Question 5.8: Using Power Triangles Consider the situation shown in Figure...

By the units given in the figure, we see that load A has an apparent power of 10 kVA. On the other hand, the power for load B is specified as 5 kW.
Furthermore, load A has a power factor of 0.5 leading, which means that the current leads the voltage in load A. Another way to say this is that load A is capacitive. Similarly, load B has a power factor of 0.7 lagging (or inductive).
Our approach is to find the power and reactive power for each load. Then, we add these values to find the power and reactive power for the source. Finally, we compute the power factor for the source and then find the current.
Because load A has a leading (capacitive) power factor, we know that the reactive power Q_A and power angle θ_A are negative. The power triangle for load A is shown in Figure 5.28(a). The power factor is

\cos{\left(\theta_A\right) }=0.5

The power is

P_A=V_\mathrm{rms}I_{A\mathrm{rms}}\cos{(\theta_A)}=10^4(0.5)=5\mathrm{~kW}

Solving Equation 5.64 for reactive power, we have

P^2+Q^2=\left(V_{\mathrm{rms}}I_{\mathrm{rms}}\right)^2     (5.64)

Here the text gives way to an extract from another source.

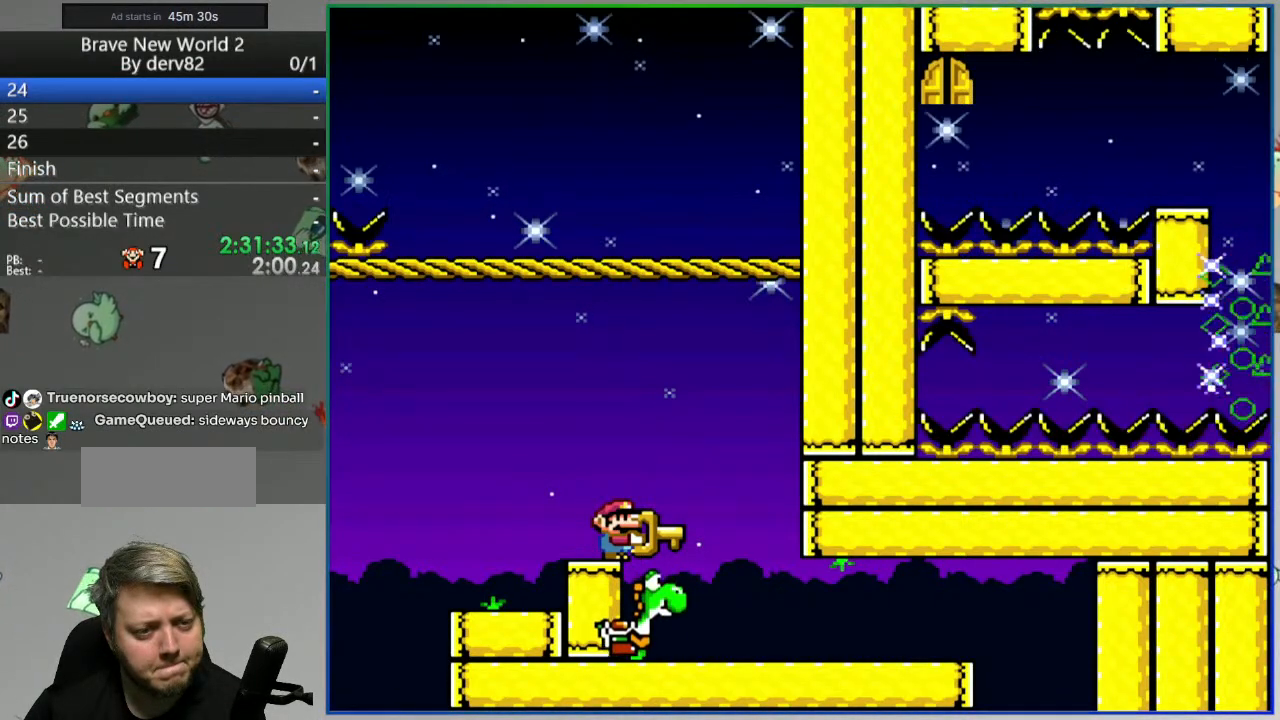
{"buttons": ["Y"], "events": []}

Q_A=\sqrt{\left(V_{\mathrm{rms}}I_{A\mathrm{rms}}\right)^2-P_A^2 } =\sqrt{\left(10^4\right)^2-\left(5000\right)^2  }=-8.660\mathrm{~kVAR}

Notice that we have selected the negative value for Q_A, because we know that reactive power is negative for a capacitive (leading) load.
The power triangle for load B is shown in Figure 5.28(b). Since load B has a lagging (inductive) power factor, we know that the reactive power Q_B and power angle θ_B are positive. Thus,

\theta_B=\mathrm{arccos}\left(0.7\right)=45.57^\circ

Applying trigonometry, we can write

Q_B=P_B\mathrm{tan}(\theta_B) = 5000\mathrm{tan}(45.57^\circ)

Q_B= 5.101\mathrm{~kVAR}

At this point, as shown here we can find the power and reactive power delivered by the source:

P=P_A+P_B=5+5=10\mathrm{~kW}

Q=Q_A+Q_B=-8.660+5.101=-3.559\mathrm{~kVAR}

Because Q is negative, we know that the power angle is negative. Thus, we have

\theta=\mathrm{arctan}\left(\frac{Q}{P} \right)= \mathrm{arctan}\left(\frac{-3.559}{10} \right) =-19.59^\circ

The power factor is

\cos{(\theta)}=0.9421

Power-system engineers frequently express power factors as percentages and would state this power factor as 94.21 percent leading.
The complex power delivered by the source is

\mathrm{S}=P+jQ=10-j3.559=10.61\angle -19.59^\circ \mathrm{~kVA}

Thus, we have

\mathrm{S}=\frac{1}{2}\mathrm{V}_s\mathrm{I}^*=\frac{1}{2}\left(1414\angle 30^\circ \right)\mathrm{I}^*=10.61\times 10^3\angle-19.59^\circ \mathrm{~kVA}

Solving for the phasor current, we obtain:

\mathrm{I}=15.0\angle 49.59^\circ \mathrm{~A}

The phasor diagram for the current and voltage is shown in Figure 5.29. Notice that the current is leading the voltage.